[[ PROVIDED RECORDS, beginning ]]

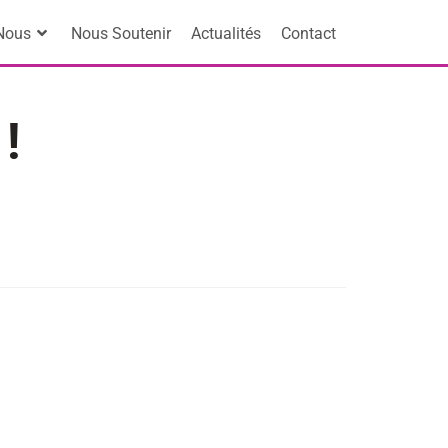
Nous
Nous Soutenir
Actualités
Contact
!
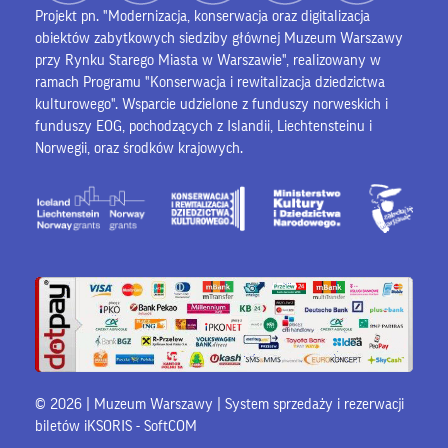
Projekt pn. "Modernizacja, konserwacja oraz digitalizacja
obiektów zabytkowych siedziby głównej Muzeum Warszawy
przy Rynku Starego Miasta w Warszawie", realizowany w
ramach Programu "Konserwacja i rewitalizacja dziedzictwa
kulturowego". Wsparcie udzielone z funduszy norweskich i
funduszy EOG, pochodzących z Islandii, Liechtensteinu i
Norwegii, oraz środków krajowych.
© 2026 | Muzeum Warszawy |
System sprzedaży i rezerwacji
biletów iKSORIS
-
SoftCOM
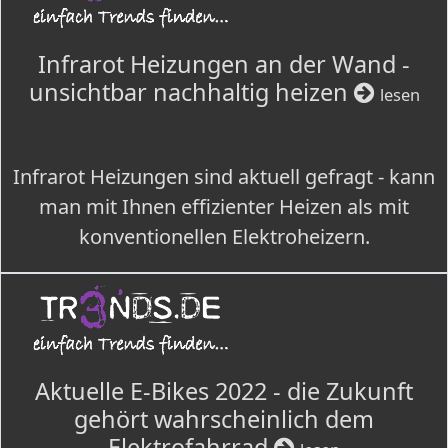
Infrarot Heizungen an der Wand -
unsichtbar nachhaltig heizen
lesen
Infrarot Heizungen sind aktuell gefragt - kann
man mit Ihnen effizienter Heizen als mit
konventionellen Elektroheizern.
Aktuelle E-Bikes 2022 - die Zukunft
gehört wahrscheinlich dem
Elektrofahrrad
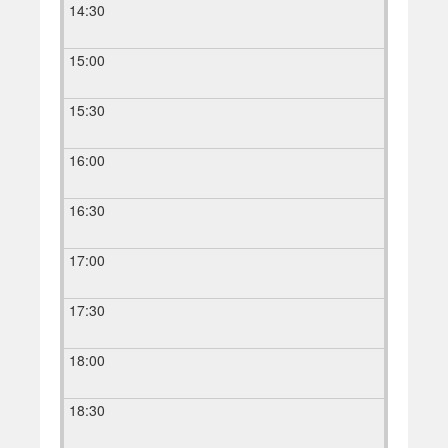
14:30
15:00
15:30
16:00
16:30
17:00
17:30
18:00
18:30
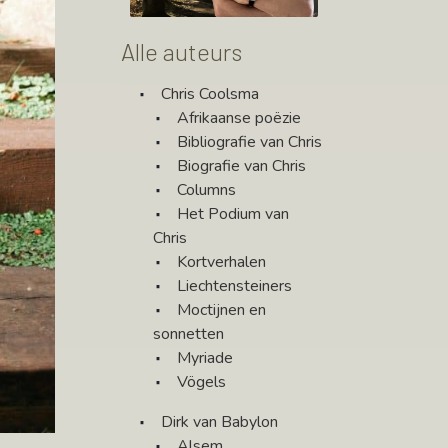
Alle auteurs
Chris Coolsma
Afrikaanse poëzie
Bibliografie van Chris
Biografie van Chris
Columns
Het Podium van
Chris
Kortverhalen
Liechtensteiners
Moctijnen en
sonnetten
Myriade
Vögels
Dirk van Babylon
Alsem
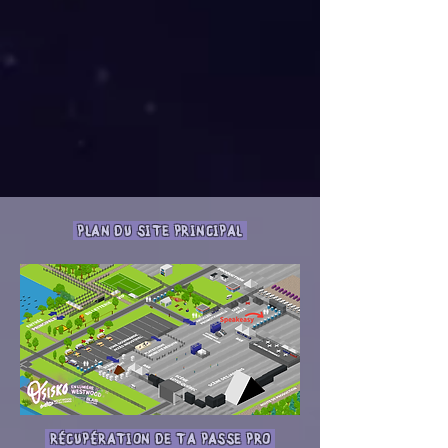
PLAN DU SITE PRINCIPAL
RÉCUPÉRATION DE TA PASSE PRO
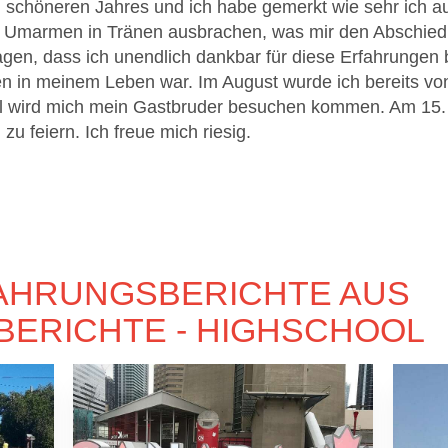
 schöneren Jahres und ich habe gemerkt wie sehr ich a
m Umarmen in Tränen ausbrachen, was mir den Abschied 
en, dass ich unendlich dankbar für diese Erfahrungen 
n in meinem Leben war. Im August wurde ich bereits vo
l wird mich mein Gastbruder besuchen kommen. Am 15.
u feiern. Ich freue mich riesig.
AHRUNGSBERICHTE AUS
ERICHTE - HIGHSCHOOL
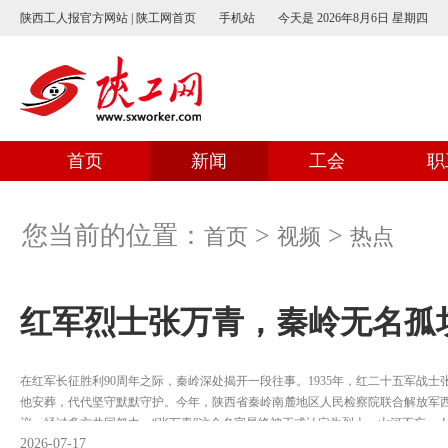
陕西工人报官方网站 | 陕工网首页
手机站
今天是
2026年8月6日 星期四
首页
新闻
工会
职
您当前的位置：
>
>
首页
视频
热点
红军烈士张万青，秦岭无名孤
在红军长征胜利90周年之际，秦岭深处揭开一段往事。1935年，红二十五军战
他安葬，代代坚守默默守护。今年，陕西省秦岭南麓地区人民检察院联合解放军
议，经过多方共同努力，“张万青”这个名字最终被正式认定为烈士。山河不忘，
2026-07-17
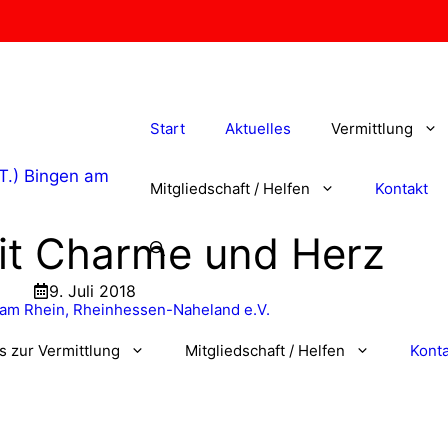
Start
Aktuelles
Vermittlung
Mitgliedschaft / Helfen
Kontakt
it Charme und Herz
9. Juli 2018
os zur Vermittlung
Mitgliedschaft / Helfen
Konta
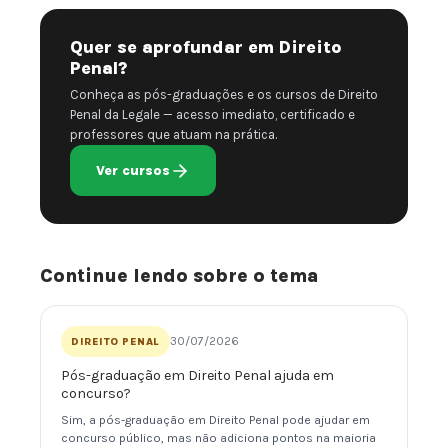
Quer se aprofundar em Direito
Penal?
Conheça as pós-graduações e os cursos de Direito
Penal da Legale — acesso imediato, certificado e
professores que atuam na prática.
Ver cursos
Continue lendo sobre o tema
30/07/2026
DIREITO PENAL
Pós-graduação em Direito Penal ajuda em
concurso?
Sim, a pós-graduação em Direito Penal pode ajudar em
concurso público, mas não adiciona pontos na maioria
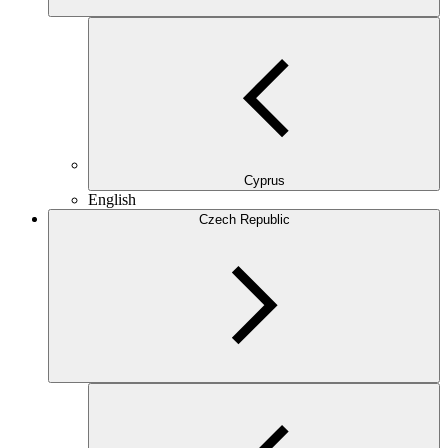
Cyprus
English
Czech Republic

[[ PROVIDED RECORDS, end ]]

■ **WHAT NEEDS TO BE DONE**
Copy out everything in the data from the line containing "Quer se aprofundar em Direito" down to the line containing "Sim, a pós-graduação", including both of those lines.

■ **SOLUTION**
Quer se aprofundar em Direito
Penal?
Conheça as pós-graduações e os cursos de Direito
Penal da Legale — acesso imediato, certificado e
professores que atuam na prática.
Ver cursos
Continue lendo sobre o tema
30/07/2026
DIREITO PENAL
Pós-graduação em Direito Penal ajuda em
concurso?
Sim, a pós-graduação em Direito Penal pode ajudar em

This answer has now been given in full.